Bauchaorten-Aneurysma-Screening: Was Sie wissen sollten
Basierend auf internationalen klinischen Leitlinien
Übersicht
Ein Bauchaortenaneurysma ist eine krankhafte Ausweitung der Hauptschlagader (Aorta) im Bauchraum. Das Screening ist eine schmerzfreie Ultraschalluntersuchung, die eine solche Ausweitung früh erkennen kann.
Wichtige Fakten
- Das Screening ist eine Ultraschalluntersuchung des Bauches.
- In Deutschland wird es für Männer ab 65 Jahren empfohlen.
- Früh erkannt, lassen sich schwere Komplikationen meist verhindern.
Bei Männern über 65 Jahren ist es nicht selten: Etwa einer von 20 Männern hat ein Bauchaortenaneurysma. Bei Frauen ist es deutlich seltener.
Es betrifft vor allem ältere Männer, Raucher und Menschen mit Bluthochdruck.
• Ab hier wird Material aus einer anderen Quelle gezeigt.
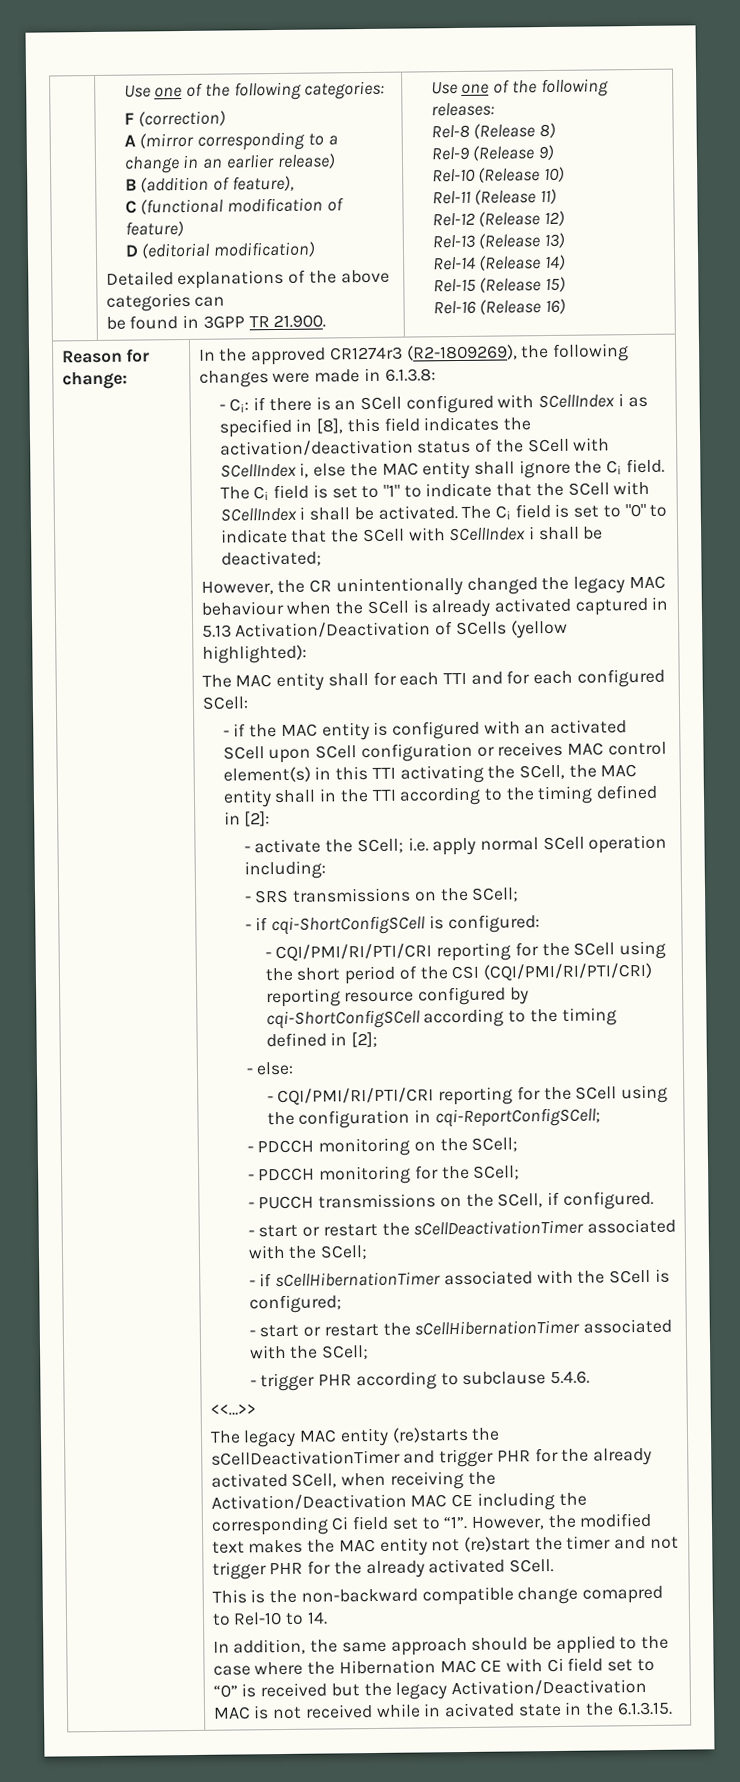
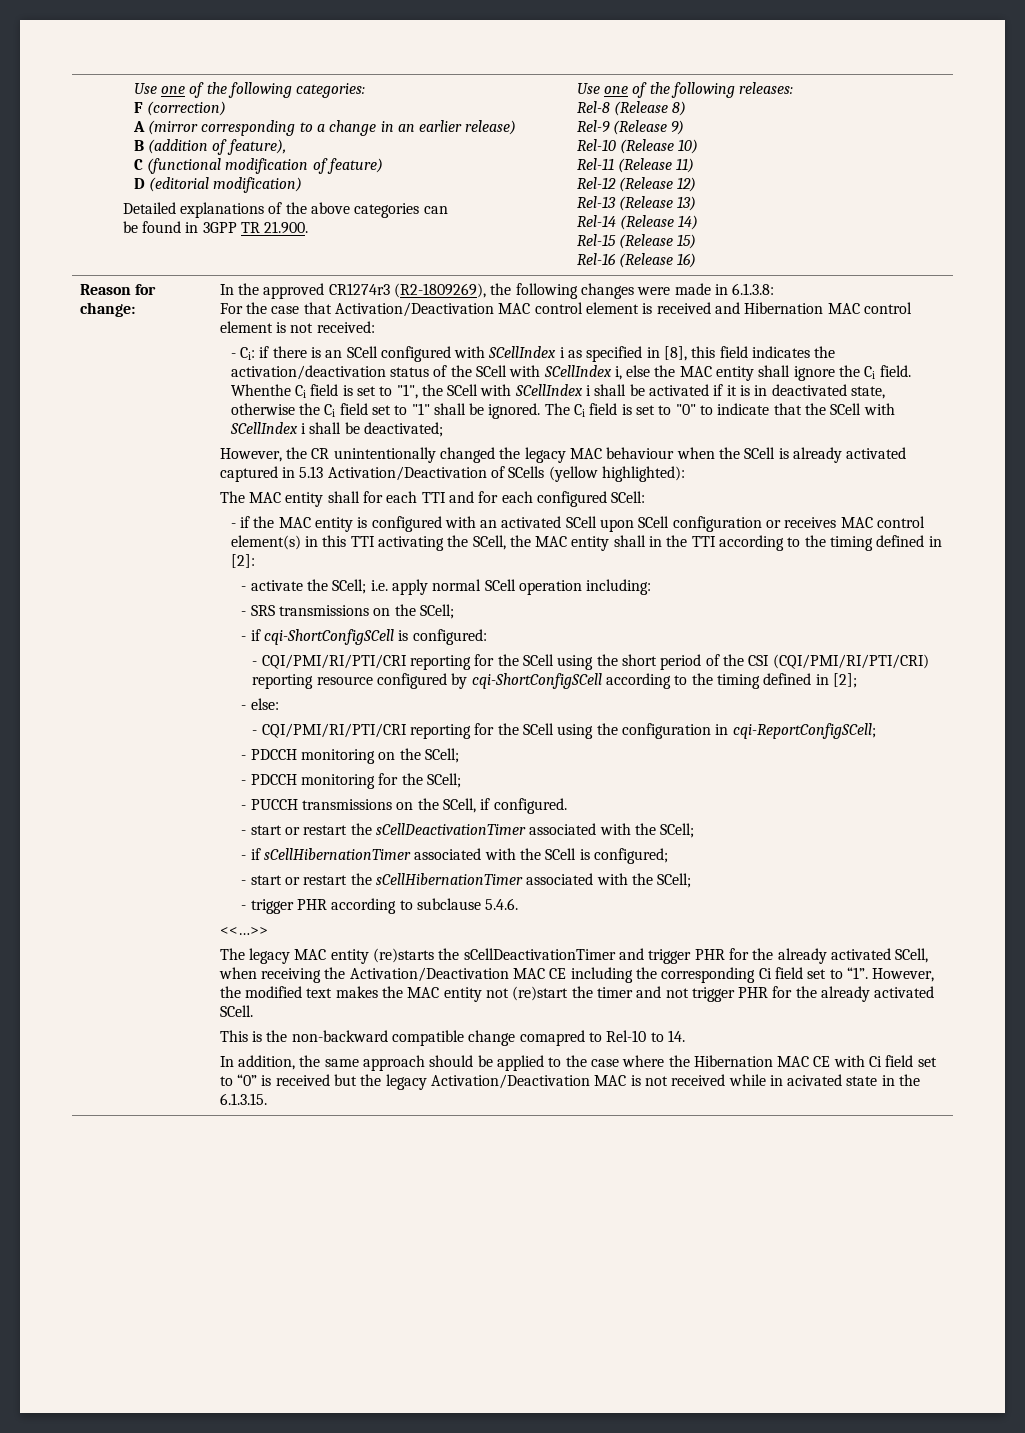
(436, 375) none -> [219,302,912,317] [219,321,375,333] // For the case that Activation/Deactivation MAC control element is received and Hibernation MAC control element is not received:
[219,480,651,501] [219,505,458,522] The Ci field is set to "1" to indicate that the SCell with SCellIndex i shall be activated. -> [230,384,885,399] [230,403,541,419] Whenthe Ci field is set to "1", the SCell with SCellIndex i shall be activated if it is in deactivated state, otherwise the Ci field set to "1" shall be ignored.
Auch wenn ein Verwandter ersten Grades betroffen ist, erhöht sich Ihr Risiko.
Symptome
- Plötzlich einsetzende, sehr starke Bauch- oder Rückenschmerzen.
- Kreislaufzusammenbruch oder Bewusstlosigkeit.
- Ein pulsierender und schmerzhafter Bauch, der sich verhärtet anfühlt.
- ⚠Starke Bauchschmerzen, die nicht weggehen.
- ⚠Neu aufgetretene Rückenschmerzen ohne erkennbare Ursache.
Häufige Symptome
- Meist verursacht ein kleines Aneurysma keine Beschwerden.
- Manche Menschen spüren ein Pulsieren oder einen Druck im Bauch.
- Wenn das Aneurysma größer wird, können Rückenschmerzen oder Bauchschmerzen auftreten.
Symptome bei Kindern
- Bei Kindern kommt ein Bauchaortenaneurysma nur in sehr seltenen Einzelfällen vor.
Symptome bei älteren Erwachsenen
- Im höheren Alter wächst ein Aneurysma oft langsam und bleibt lange unbemerkt.
- Deshalb ist die regelmäßige Ultraschalluntersuchung besonders wichtig.
Ursachen
Hauptursachen
- Die Wand der Hauptschlagader verliert an Festigkeit und weitet sich durch den Blutdruck immer weiter auf.
Risikofaktoren
- Rauchen
- Bluthochdruck
- Männliches Geschlecht und Alter über 65
- Familiäre Vorbelastung
Wann zum Arzt
Dringend zum Arzt, wenn:
- Bei plötzlichen, heftigen Bauch- oder Rückenschmerzen wählen Sie sofort den Notruf 112.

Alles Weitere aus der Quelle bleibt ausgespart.